讲座题目：An Approximation Method for Risk Aggregations and Capital Allocation Rules Based on Additive Risk Factor Models
Risk aggregation is a pervasive issue in finance and insurance. In the context of additive risk factor models, the quantities of interest related to aggregation are determined by individual risk factors and interdependence within the summation. In the majority of cases, the aggregation is influenced by one or more common factors---such as geography, inflation or economic environment---as well as certain idiosyncratic characteristics. Due to such multivariate complexity, the joint distribution of the summands is usually out of reach and the probability distribution of the aggregation is either too difficult to specify or cumbersome to work with. Consequently, abundant literature delves into finding accurate approximations that are practical and tractable to compute the quantities of interests. One successful approximation is the aggregation's lower bounds in the sense of convex order.

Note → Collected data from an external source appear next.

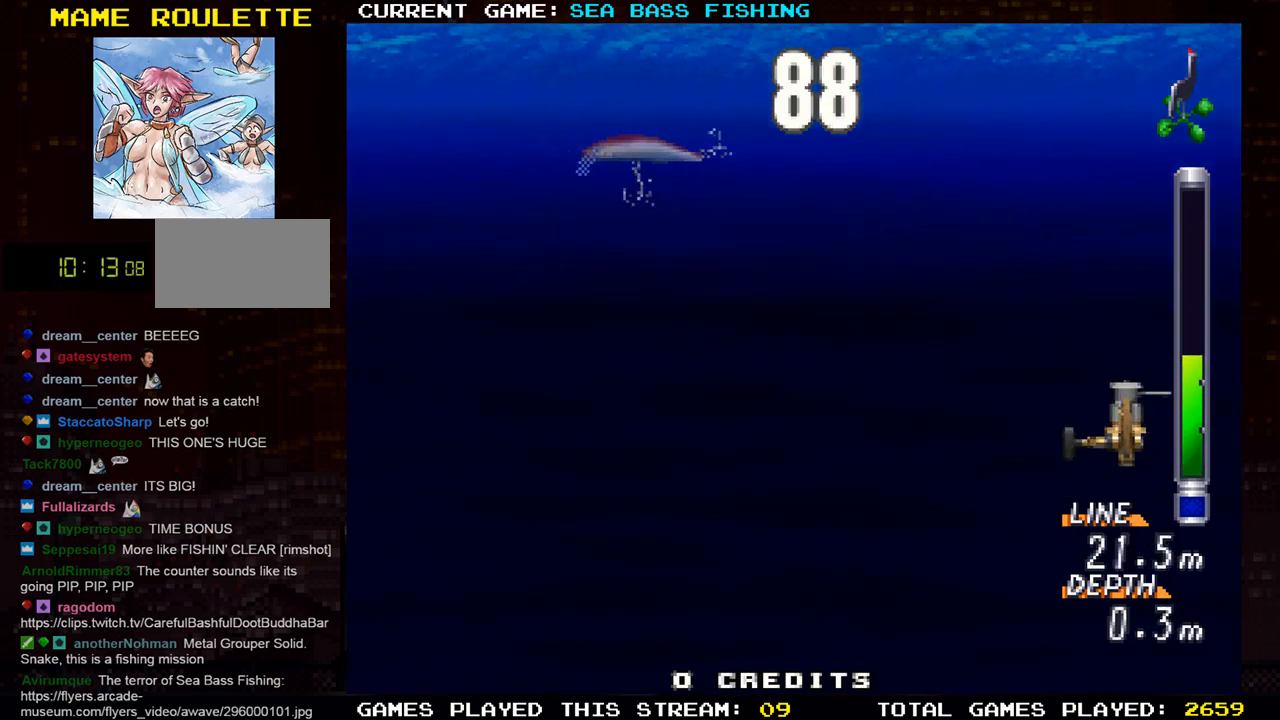
{"buttons": ["R1"], "left_stick": "left", "events": []}
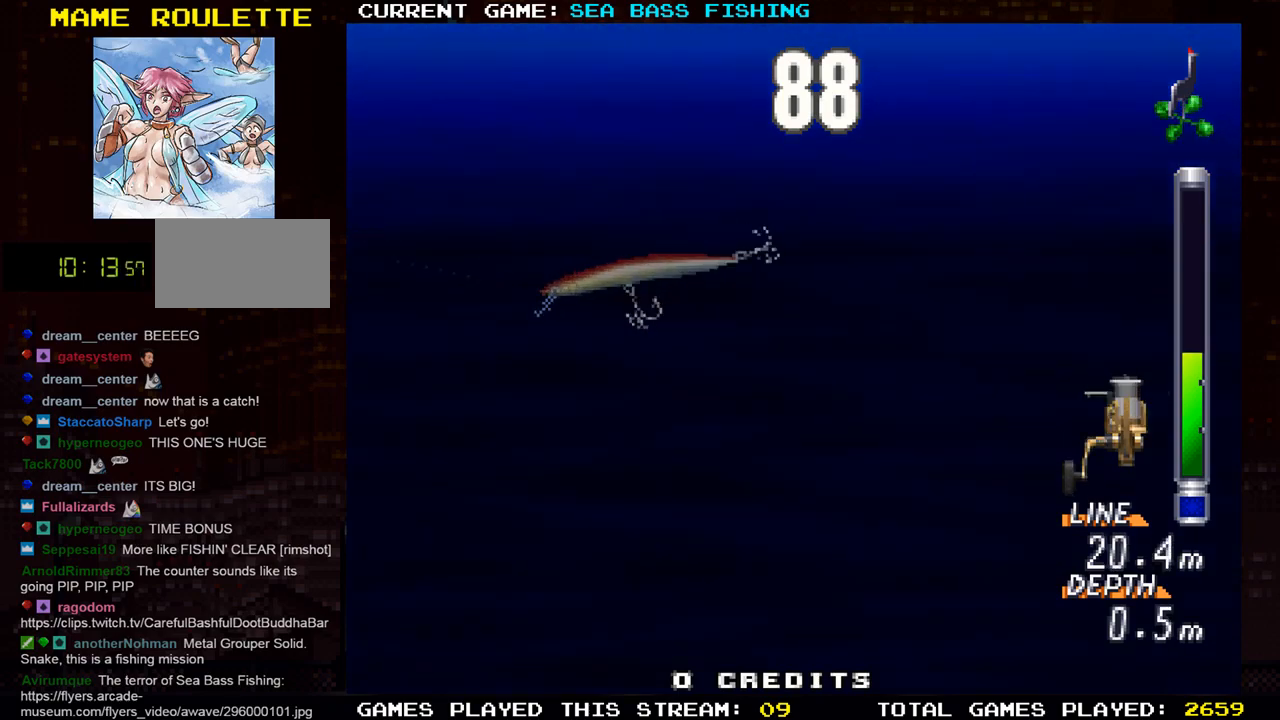
{"buttons": ["R1"], "left_stick": "left", "events": []}
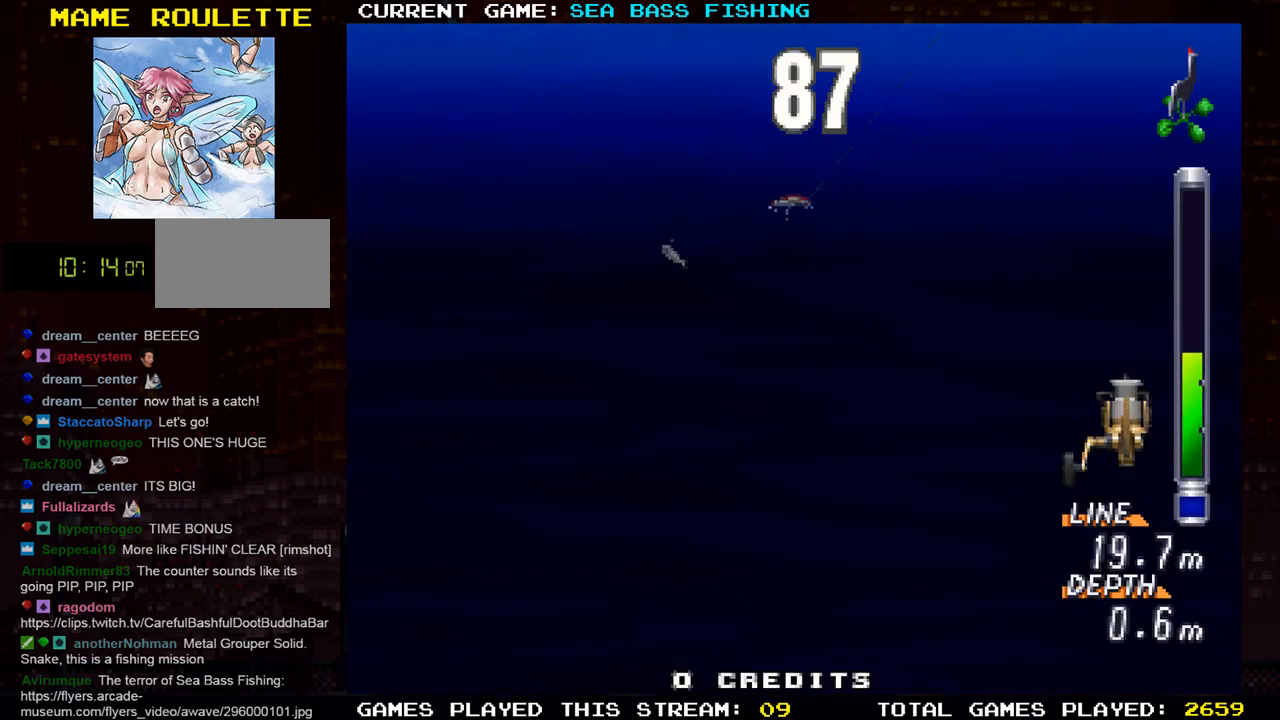
{"buttons": [], "left_stick": "center", "events": [[317, "R1", "up"], [350, "left_stick", "center"]]}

In particular, the so-called maximal variance convex lower bound has been shown both precise and tractable, especially for the sum of follow lognormal distributed random variables.
In this paper, we develop the convex lower bound approximation method for risk aggregations in the context of generalized Gamma distribution. Such method is preferable due to its tractability and analytical results, which facilitates straightforward computation of quantities and analysis of interest. We provide explicit solutions under the additive risk factor models based on this method. In particular, we work out an approximate CTE-based capital allocation rule. As another distinguishing contribution, we further consider a model with contingent risk factors and extend our method to this model. By doing so, we significantly extend the applicability of our method. We show that the approximation convex lower bound method is still valid despite of the additional randomness and complexity. Moreover, we conduct stress test to show that the approximate CTE capital allocation rule is very robust with respect with respect to various levels of the joint default rates of the model.
姚经, 应用经济学博士。比利时布鲁塞尔自由大学科研教授，比利时FWO科研基金研究员，以色列海法大学精算和风险管理研究中心研究员，比利时天主教鲁汶大学访问学者，电子科技大学客座副教授。主要研究方向包括风险管理，金融衍生品定价，最优投资组合，风险相依结构等方面。主持和参与科研基金项目三项并多次参加国际性学术会议并作报告，同时他也是欧洲相依结构在金融保险中的应用学术年会的组织者。他的部分研究成果发表在著名专业学术期刊上，如Insurance Mathematicas and Economics, ASTIN Bulletin, Quantitative Finance, European Journal of Finance, European Journal of Operational Research 等。